From the Archive: Midnight Run

midnightrun

And so we come to the fourth and final piece I wrote for theMovies That Shoulda Been Summer Blockbusters” episode of 90FM’s The Reel Thing, back in June 1991. At this point, I suspect Midnight Run is considered a minor classic or at least one the quintessential can’t-turn-it-off movies when encountered while scrolling through the cable programming grid. When it was released in 1988 — so just three years before I wrote the following — it was basically a box office dud, further proof that of the conventional wisdom at the time that Robert De Niro, for all his acclaim, couldn’t sell tickets. It opened in fifth place at the box office, which did make it the biggest official debut of that weekend (ahead of Big Top Pee-wee and Caddyshack II), but it was well behind the holdover hits. It had the misfortune of competing against Die Hard in its first wide weekend of wide release, following a word-of-mouth twenty-one-screen rollout one week earlier. Now it seems a little odd to presenting the argument “People should like this more!” about Midnight Run, but I swear it made sense at the time.

As a piece of writing, I will concede this is mediocre at best. I did a much better job when I wrote about Midnight Run as part of one of my exercises in counting backwards.  

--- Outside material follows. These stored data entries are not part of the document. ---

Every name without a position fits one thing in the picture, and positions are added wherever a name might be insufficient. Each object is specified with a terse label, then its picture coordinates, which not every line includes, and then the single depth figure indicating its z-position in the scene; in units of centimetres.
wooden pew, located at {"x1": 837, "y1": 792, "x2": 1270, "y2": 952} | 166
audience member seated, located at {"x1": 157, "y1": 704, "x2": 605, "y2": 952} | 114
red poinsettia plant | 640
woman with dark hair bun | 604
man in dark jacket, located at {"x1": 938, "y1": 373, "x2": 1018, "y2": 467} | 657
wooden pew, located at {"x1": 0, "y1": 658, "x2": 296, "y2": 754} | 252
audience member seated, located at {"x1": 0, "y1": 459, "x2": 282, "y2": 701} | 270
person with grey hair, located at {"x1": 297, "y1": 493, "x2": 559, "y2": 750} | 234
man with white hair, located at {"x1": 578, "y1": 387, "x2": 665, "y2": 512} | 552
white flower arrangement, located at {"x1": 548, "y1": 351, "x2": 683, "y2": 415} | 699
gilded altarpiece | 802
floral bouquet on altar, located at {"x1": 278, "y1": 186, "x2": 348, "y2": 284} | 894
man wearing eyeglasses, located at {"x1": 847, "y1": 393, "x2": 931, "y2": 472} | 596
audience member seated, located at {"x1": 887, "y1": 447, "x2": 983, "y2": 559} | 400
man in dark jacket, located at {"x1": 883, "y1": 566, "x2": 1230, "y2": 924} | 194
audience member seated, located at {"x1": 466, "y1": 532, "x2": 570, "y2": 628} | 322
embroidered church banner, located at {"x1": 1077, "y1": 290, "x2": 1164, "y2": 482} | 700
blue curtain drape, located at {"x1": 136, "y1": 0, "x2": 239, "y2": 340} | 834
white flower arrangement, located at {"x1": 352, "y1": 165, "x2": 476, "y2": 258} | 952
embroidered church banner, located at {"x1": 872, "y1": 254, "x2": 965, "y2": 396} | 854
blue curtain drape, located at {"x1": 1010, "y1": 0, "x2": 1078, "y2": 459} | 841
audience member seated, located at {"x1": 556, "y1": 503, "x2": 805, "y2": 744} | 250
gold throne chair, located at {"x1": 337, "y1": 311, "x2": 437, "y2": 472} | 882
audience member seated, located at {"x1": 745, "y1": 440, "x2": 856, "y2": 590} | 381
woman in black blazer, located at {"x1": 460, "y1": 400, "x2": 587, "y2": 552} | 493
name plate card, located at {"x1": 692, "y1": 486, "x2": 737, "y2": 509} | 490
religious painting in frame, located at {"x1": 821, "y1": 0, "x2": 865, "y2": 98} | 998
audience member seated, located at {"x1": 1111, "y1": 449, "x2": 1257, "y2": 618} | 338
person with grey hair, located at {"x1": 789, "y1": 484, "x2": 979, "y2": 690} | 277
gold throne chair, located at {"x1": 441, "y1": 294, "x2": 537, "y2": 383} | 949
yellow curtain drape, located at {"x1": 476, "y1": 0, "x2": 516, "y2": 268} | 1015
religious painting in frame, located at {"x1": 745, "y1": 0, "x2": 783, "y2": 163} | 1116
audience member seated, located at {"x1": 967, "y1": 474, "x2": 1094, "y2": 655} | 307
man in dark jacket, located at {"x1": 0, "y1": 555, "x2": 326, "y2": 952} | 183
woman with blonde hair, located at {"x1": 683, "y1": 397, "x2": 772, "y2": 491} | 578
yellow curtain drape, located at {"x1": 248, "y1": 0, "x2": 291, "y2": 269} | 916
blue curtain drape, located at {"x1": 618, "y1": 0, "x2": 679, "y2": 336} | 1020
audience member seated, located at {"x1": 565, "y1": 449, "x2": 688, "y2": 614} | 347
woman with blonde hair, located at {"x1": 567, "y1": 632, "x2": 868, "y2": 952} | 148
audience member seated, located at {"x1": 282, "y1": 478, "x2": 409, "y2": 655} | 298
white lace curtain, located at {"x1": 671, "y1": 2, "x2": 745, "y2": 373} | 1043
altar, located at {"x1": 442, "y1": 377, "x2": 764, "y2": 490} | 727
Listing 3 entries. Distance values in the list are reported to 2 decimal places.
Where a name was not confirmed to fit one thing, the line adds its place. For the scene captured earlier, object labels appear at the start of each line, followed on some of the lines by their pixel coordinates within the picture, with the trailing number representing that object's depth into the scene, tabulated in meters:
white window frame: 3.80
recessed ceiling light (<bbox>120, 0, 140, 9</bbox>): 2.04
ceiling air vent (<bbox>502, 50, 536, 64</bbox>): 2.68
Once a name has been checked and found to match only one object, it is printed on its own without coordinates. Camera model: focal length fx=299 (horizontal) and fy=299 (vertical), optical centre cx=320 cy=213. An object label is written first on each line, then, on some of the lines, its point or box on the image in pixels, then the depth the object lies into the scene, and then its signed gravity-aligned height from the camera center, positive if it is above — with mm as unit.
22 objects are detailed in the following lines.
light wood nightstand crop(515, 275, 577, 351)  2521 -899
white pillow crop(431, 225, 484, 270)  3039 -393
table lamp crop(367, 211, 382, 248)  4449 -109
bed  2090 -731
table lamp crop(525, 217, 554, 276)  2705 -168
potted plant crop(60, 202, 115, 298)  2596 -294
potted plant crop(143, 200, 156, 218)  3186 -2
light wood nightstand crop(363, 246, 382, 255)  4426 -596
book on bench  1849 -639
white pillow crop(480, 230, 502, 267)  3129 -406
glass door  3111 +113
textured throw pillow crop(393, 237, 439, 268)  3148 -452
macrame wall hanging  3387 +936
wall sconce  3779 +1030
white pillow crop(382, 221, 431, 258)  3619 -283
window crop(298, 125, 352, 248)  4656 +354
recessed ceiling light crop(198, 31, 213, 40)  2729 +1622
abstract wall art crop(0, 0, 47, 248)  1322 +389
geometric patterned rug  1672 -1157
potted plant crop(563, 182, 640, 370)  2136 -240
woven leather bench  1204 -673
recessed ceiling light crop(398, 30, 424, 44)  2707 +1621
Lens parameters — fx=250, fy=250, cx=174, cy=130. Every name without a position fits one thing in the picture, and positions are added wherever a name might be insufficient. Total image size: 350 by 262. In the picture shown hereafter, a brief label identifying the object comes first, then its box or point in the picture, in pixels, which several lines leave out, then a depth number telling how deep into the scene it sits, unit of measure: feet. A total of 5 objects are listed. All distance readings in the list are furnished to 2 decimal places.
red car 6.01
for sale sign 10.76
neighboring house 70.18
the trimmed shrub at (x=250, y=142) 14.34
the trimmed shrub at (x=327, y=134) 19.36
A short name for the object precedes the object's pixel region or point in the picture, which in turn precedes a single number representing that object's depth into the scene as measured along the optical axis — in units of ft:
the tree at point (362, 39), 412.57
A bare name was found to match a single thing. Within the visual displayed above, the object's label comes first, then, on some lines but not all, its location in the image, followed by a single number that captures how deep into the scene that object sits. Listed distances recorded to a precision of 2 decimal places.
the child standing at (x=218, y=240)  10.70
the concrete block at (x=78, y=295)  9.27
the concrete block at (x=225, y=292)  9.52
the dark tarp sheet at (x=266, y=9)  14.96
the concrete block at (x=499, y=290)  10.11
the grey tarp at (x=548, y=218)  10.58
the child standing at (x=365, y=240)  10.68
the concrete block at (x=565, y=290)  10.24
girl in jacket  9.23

My final selection is from the summer of 1988 and is most notable for the impressive performances by the two lead actors. Midnight Run stars stars Robert De Niro as a bail bondsman who has to bring an accountant, played by Charles Grodin, across the country to Los Angeles in order to face embezzlement charges. Standing in his way are mobsters, a rival bail bondsman, and the FBI. And there’s also Grodin, who will stop at no deceit or maneuver in order to free himself from De Niro. Watching these two actors create a fierce, complex, frustrated relationship with one another is a true marvel. They match one another stride for stride with solid, funny performances.

The film mixes high excitement action scenes with quieter moments that are equally effective. Simple conversations between the two actors or De Niro’s few moments with a daughter he hasn’t seen in years are just as good as the high-speed chases and helicopter explosions. That’s not something one can usually say about a film that falls into the buddy-action genre.